──────── Task inputs ────────

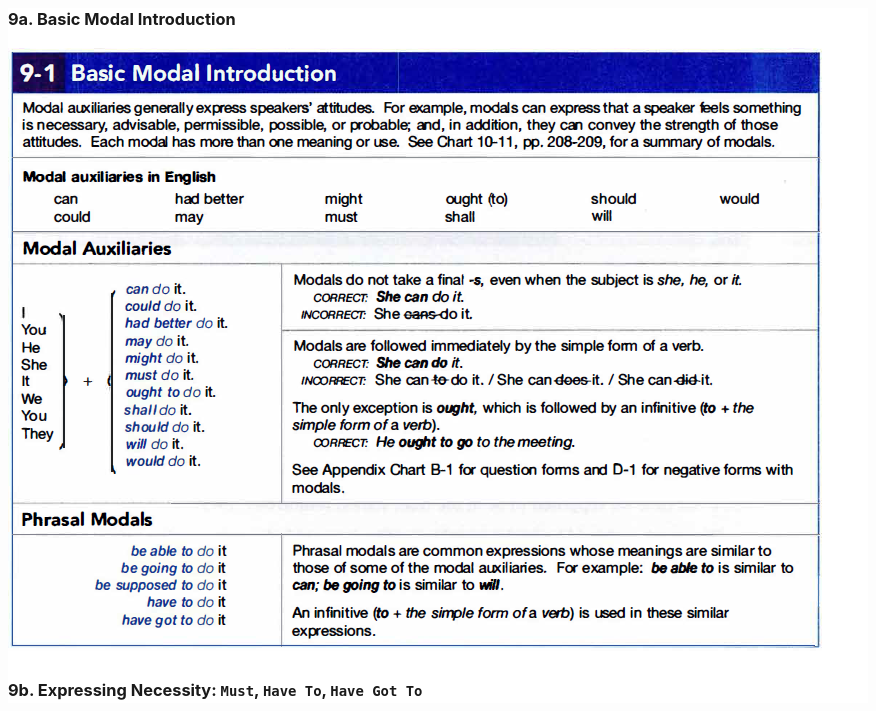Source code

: ### 9a. Basic Modal Introduction

![img1](/assets//images/english/grammar/understanding-and-using-english-grammar-5th-edition/75.png)

### 9b. Expressing Necessity: `Must`, `Have To`, `Have Got To`
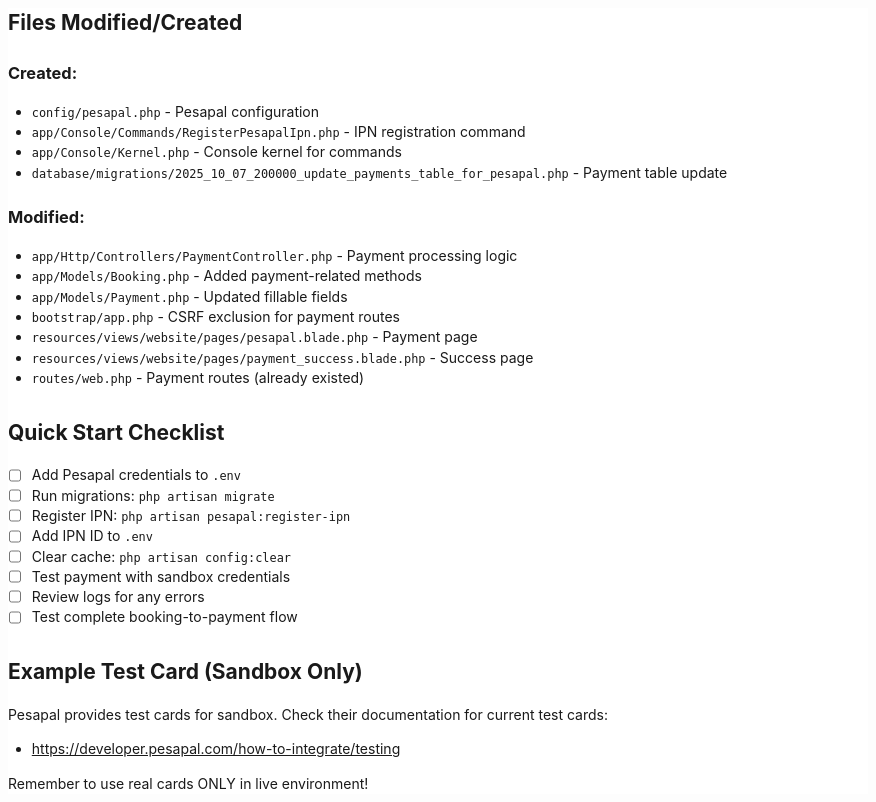 ## Files Modified/Created

### Created:
- `config/pesapal.php` - Pesapal configuration
- `app/Console/Commands/RegisterPesapalIpn.php` - IPN registration command
- `app/Console/Kernel.php` - Console kernel for commands
- `database/migrations/2025_10_07_200000_update_payments_table_for_pesapal.php` - Payment table update

### Modified:
- `app/Http/Controllers/PaymentController.php` - Payment processing logic
- `app/Models/Booking.php` - Added payment-related methods
- `app/Models/Payment.php` - Updated fillable fields
- `bootstrap/app.php` - CSRF exclusion for payment routes
- `resources/views/website/pages/pesapal.blade.php` - Payment page
- `resources/views/website/pages/payment_success.blade.php` - Success page
- `routes/web.php` - Payment routes (already existed)

## Quick Start Checklist

- [ ] Add Pesapal credentials to `.env`
- [ ] Run migrations: `php artisan migrate`
- [ ] Register IPN: `php artisan pesapal:register-ipn`
- [ ] Add IPN ID to `.env`
- [ ] Clear cache: `php artisan config:clear`
- [ ] Test payment with sandbox credentials
- [ ] Review logs for any errors
- [ ] Test complete booking-to-payment flow

## Example Test Card (Sandbox Only)

Pesapal provides test cards for sandbox. Check their documentation for current test cards:
- https://developer.pesapal.com/how-to-integrate/testing

Remember to use real cards ONLY in live environment!

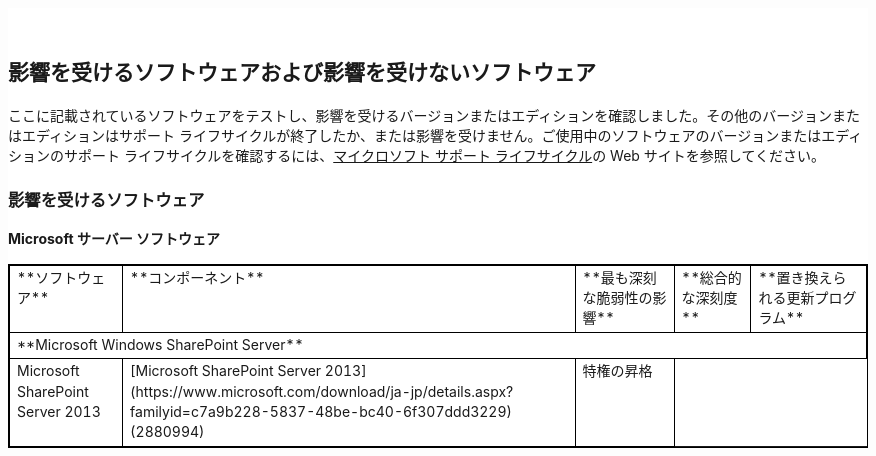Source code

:  

影響を受けるソフトウェアおよび影響を受けないソフトウェア
--------------------------------------------------------

<span id="sectionToggle0"></span>
ここに記載されているソフトウェアをテストし、影響を受けるバージョンまたはエディションを確認しました。その他のバージョンまたはエディションはサポート ライフサイクルが終了したか、または影響を受けません。ご使用中のソフトウェアのバージョンまたはエディションのサポート ライフサイクルを確認するには、[マイクロソフト サポート ライフサイクル](https://go.microsoft.com/fwlink/?linkid=21742)の Web サイトを参照してください。

### 影響を受けるソフトウェア 

**Microsoft サーバー ソフトウェア** 

 
<p></p>
<table style="border:1px solid black;">
<tr>
<td style="border:1px solid black;">
**ソフトウェア**

</td>
<td style="border:1px solid black;">
**コンポーネント**

</td>
<td style="border:1px solid black;">
**最も深刻な脆弱性の影響**

</td>
<td style="border:1px solid black;">
**総合的な深刻度**

</td>
<td style="border:1px solid black;">
**置き換えられる更新プログラム**

</td>
</tr>
<tr>
<td style="border:1px solid black;" colspan="5">
**Microsoft Windows SharePoint Server**

</td>
</tr>
<tr>
<td style="border:1px solid black;">
Microsoft SharePoint Server 2013

</td>
<td style="border:1px solid black;">
[Microsoft SharePoint Server 2013](https://www.microsoft.com/download/ja-jp/details.aspx?familyid=c7a9b228-5837-48be-bc40-6f307ddd3229)  
(2880994)

</td>
<td style="border:1px solid black;">
特権の昇格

────────

Copy every line from the entries above that contains the string "migrations".

- `database/migrations/2025_10_07_200000_update_payments_table_for_pesapal.php` - Payment table update
- [ ] Run migrations: `php artisan migrate`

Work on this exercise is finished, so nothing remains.